Supplied text »
______

That famous English preacher, Charles Spurgeon, was not afraid to take a bludgeon and blowtorch to books on theology that were long on bluster and short on substance. “BARKER, Frederick. Psalms. Families will best use these commentaries and prayers by lining their cake tins with them.” Ouch! “PYLE, Thomas. Genesis-Esther. A pile of paper, valuable to housemaids for lighting fires.” Ouch again!

The new Christians at Ephesus seemed to have the same judicial eye. The Book of Acts records an incident, where in response to Paul’s gospel preaching, they gathered their books on harms and charms, and used them to fuel a great bonfire in the street. Fifty thousand drachmas worth of books went up in smoke that day. But the freedom that filled the souls of those Ephesian converts was priceless.

______

Records »
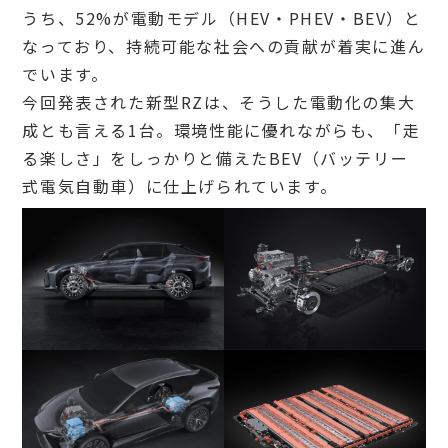
うち、52%が電動モデル（HEV・PHEV・BEV）と
なっており、持続可能な社会への貢献が着実に進ん
でいます。
今回発表された新型RZは、そうした電動化の集大
成とも言える1台。環境性能に優れながらも、「走
る楽しさ」をしっかりと備えたBEV（バッテリー
式電気自動車）に仕上げられています。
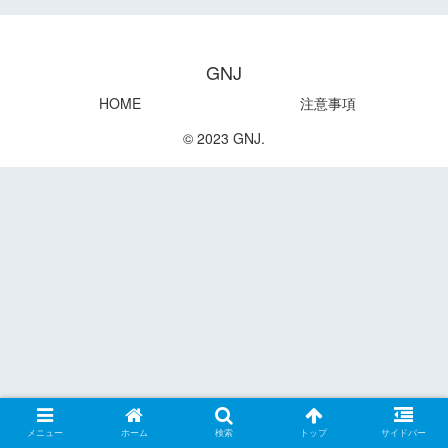
GNJ
HOME
注意事項
© 2023 GNJ.
メニュー
ホーム
検索
トップ
サイドバー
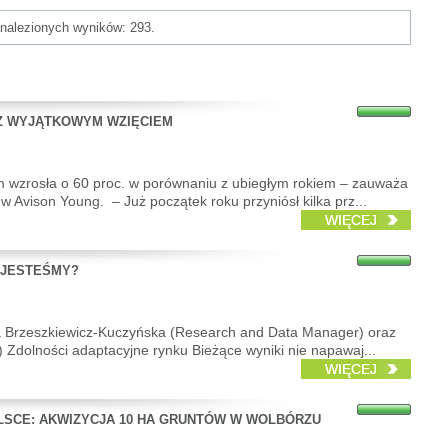
znalezionych wyników: 293.
Z WYJĄTKOWYM WZIĘCIEM
m wzrosła o 60 proc. w porównaniu z ubiegłym rokiem – zauważa
 w Avison Young. – Już początek roku przyniósł kilka prz...
WIĘCEJ
E JESTEŚMY?
lina Brzeszkiewicz-Kuczyńska (Research and Data Manager) oraz
) Zdolności adaptacyjne rynku Bieżące wyniki nie napawaj...
WIĘCEJ
LSCE: AKWIZYCJA 10 HA GRUNTÓW W WOLBÓRZU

______

Required tasks »
1/ List every person mentioned by name in the passage about Spurgeon and burned books.
2/ Resume the passage about Spurgeon and burned books from where it stops.

Answers for the exercise »
1/ Charles Spurgeon, Frederick Barker, Thomas Pyle, Paul

2/
In the days of the prophet Jeremiah, there was an Israelite king who tried to make a bonfire with the Word of God. Portions of Scripture were read to him, to which he responded by asking for the scroll, excising the paragraph with a knife, throwing the parchment into the fire, and then playing ‘read and repeat’ until the whole scroll was consumed. But as Presbyterians love to say: Nec tamen consumebatur! (And yet it was not consumed!) For today we have every word of that scroll, in that Book that is long on Truth, and short on nothing that we need to know.